Why would you use PXE? Well if you have 1000 employees in different offices in multiple buildings, or 1000 servers in a datacenter, it takes a lot of time to go around working on each computer individually. If you just set up PXE, you only need to touch each individual computer once, when you first unbox it. Then you can just do a bit of setup in your DHCP / TFTP server to completely change out the OS for all 1,000 computers whenever you want [4].
You can also set up the OS to store user files (and perhaps parts of the OS itself) on a network drive. With a PC set up with PXE and an OS configured with a network drive, the PC doesn’t need any hard disk at all! This saves money and eliminates a potential point of failure.
[1] The user-provided instructions don’t have to be an OS. You can run any program you want. Your program does need to be set up differently to run without an OS (“bare metal”): With no OS, a program will need to “talk” directly to the keyboard / disk / network / screen.

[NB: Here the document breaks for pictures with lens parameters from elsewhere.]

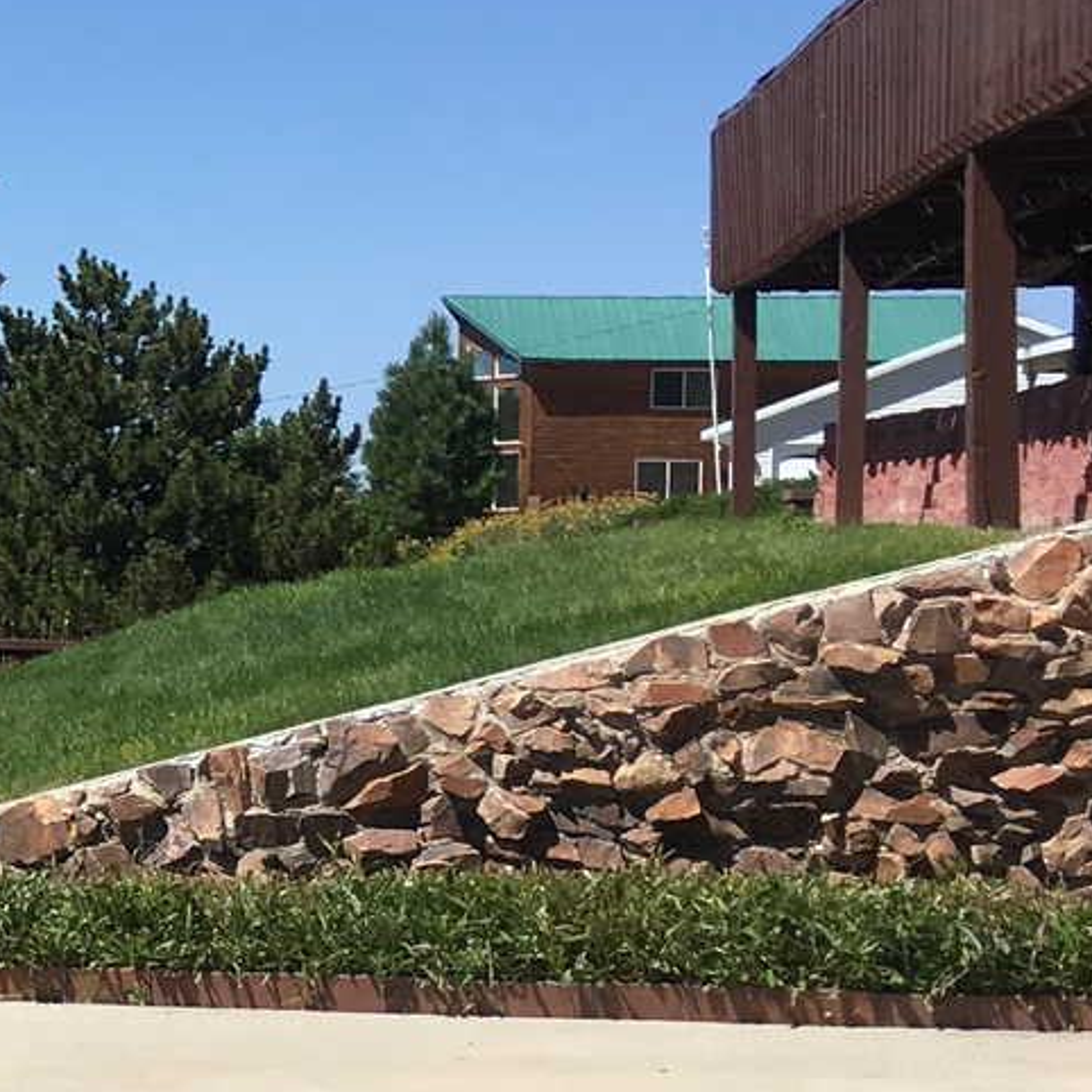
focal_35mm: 109
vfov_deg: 16.0
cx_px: -1112
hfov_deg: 13.6
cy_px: 535
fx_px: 3890
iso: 25
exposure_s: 1/1876
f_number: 2.2
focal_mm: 4.15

[2] The OS doesn’t have to be Windows or Linux. A bunch of less popular PC operating systems exist: FreeBSD, DOS, SerenityOS, Redox, OS/2, Plan 9…
[3] They don’t have to be loaded from the first hard drive. They could be loaded from a different hard drive, a floppy disk, a CD/DVD drive (El Torito), a USB disk, an SD card, or over a network (PXE).
[4] Those DHCP requests include a MAC address. (That’s how the DHCP server knows who to reply to.) You can set up the DHCP or TFTP server to give each computer a different OS (or a differently configured OS) based on their MAC address. So you don’t have to change all 1000 computers’ OS’s at once: You could change the OS for a subset of the computers, or one specific computer.